If you only had listed the first two points then the recommendation would be for you to create a thrid-party application in your tenant to represent your customer application (First-Party and Third-Party Applications). The application could then use any of the OAuth 2.0 flows to obtain an access token that would allow it to call your API.
However, the above implies that the end-users authenticating into that third-party application will need to exist in your tenant.
Can you clarify how literal is the third point you mentioned; in particular, when you say:
don’t want to create…
does this mean that you just not want to have to create these users because you don’t really manage their credentials and as such this is a dynamic set of users that is controlled by your customer?
If yes, then this would be solved by your customer providing their own identity provider for this set of users and you would just create a connection in your Auth0 tenant; this way any user from the upstream identity provider (your customer) could login without you having to first create any user profile record in Auth0.
However, the above would still lead to user profiles being created in your Auth0 tenant; so if your third point is about not having any notion of those end-users in your own Auth0 tenant then I don’t see how this could be made to work.
Thanks jmangelo for the response.

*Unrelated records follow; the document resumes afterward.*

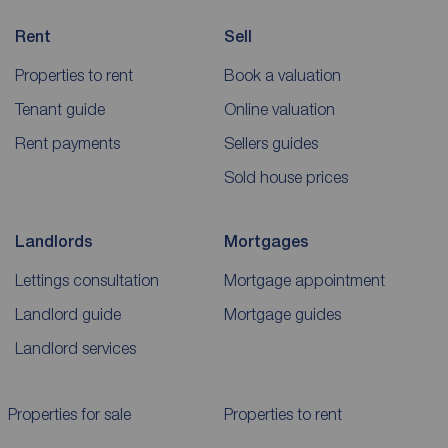
Rent
Sell
Properties to rent
Book a valuation
Tenant guide
Online valuation
Rent payments
Sellers guides
Sold house prices
Landlords
Mortgages
Lettings consultation
Mortgage appointment
Landlord guide
Mortgage guides
Landlord services
Properties for sale
Properties to rent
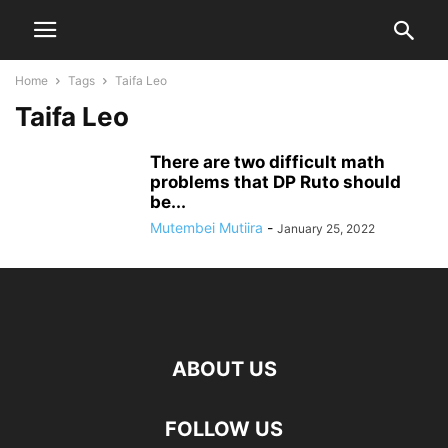
Home
Tags
Taifa Leo
Taifa Leo
There are two difficult math
problems that DP Ruto should
be...
Mutembei Mutiira
-
January 25, 2022
ABOUT US
FOLLOW US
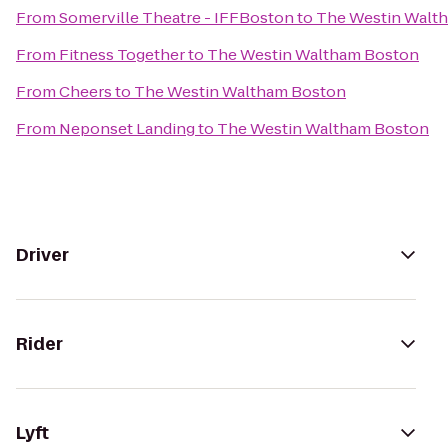
From
Somerville Theatre - IFFBoston
to
The Westin Walt
From
Fitness Together
to
The Westin Waltham Boston
From
Cheers
to
The Westin Waltham Boston
From
Neponset Landing
to
The Westin Waltham Boston
Driver
Rider
Lyft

Yes, the customer is managing the users and their credentials and we don’t have control over it.
I am thinking if the below approach would work:
We’ll share a client_id and client_secret to the customer.
Once the user logs into the customer application, the customer application server side code will hit the auth0 token endpoint passing the client credentials, custom claims like user name, roles and scopes to generate a token.
The customer server side code will store this generated token for the user in their backend and pass it to the browser code when required.
The browser can make calls to our APIs using this token.
On our API side, we’ll validate the token and decode it to get the user name, role and scopes.
Although technically feasible you would be using a hacked client credentials flow to actually obtain a token that contains user information. I would personally avoid this simply because it’s really unexpected and you would be using a flow for something that the flow as not designed.
Although the customer manages the users, if that customer has any identity provider supporting OIDC/OAuth 2.0, WS-Federation or SAML you could quickly integrate those users by having just one connection in your tenant. Why is that not feasible?
what will the flow in case of passwordless connection being offered to the customer?
how authentication works for external apps in case of passwordless connection.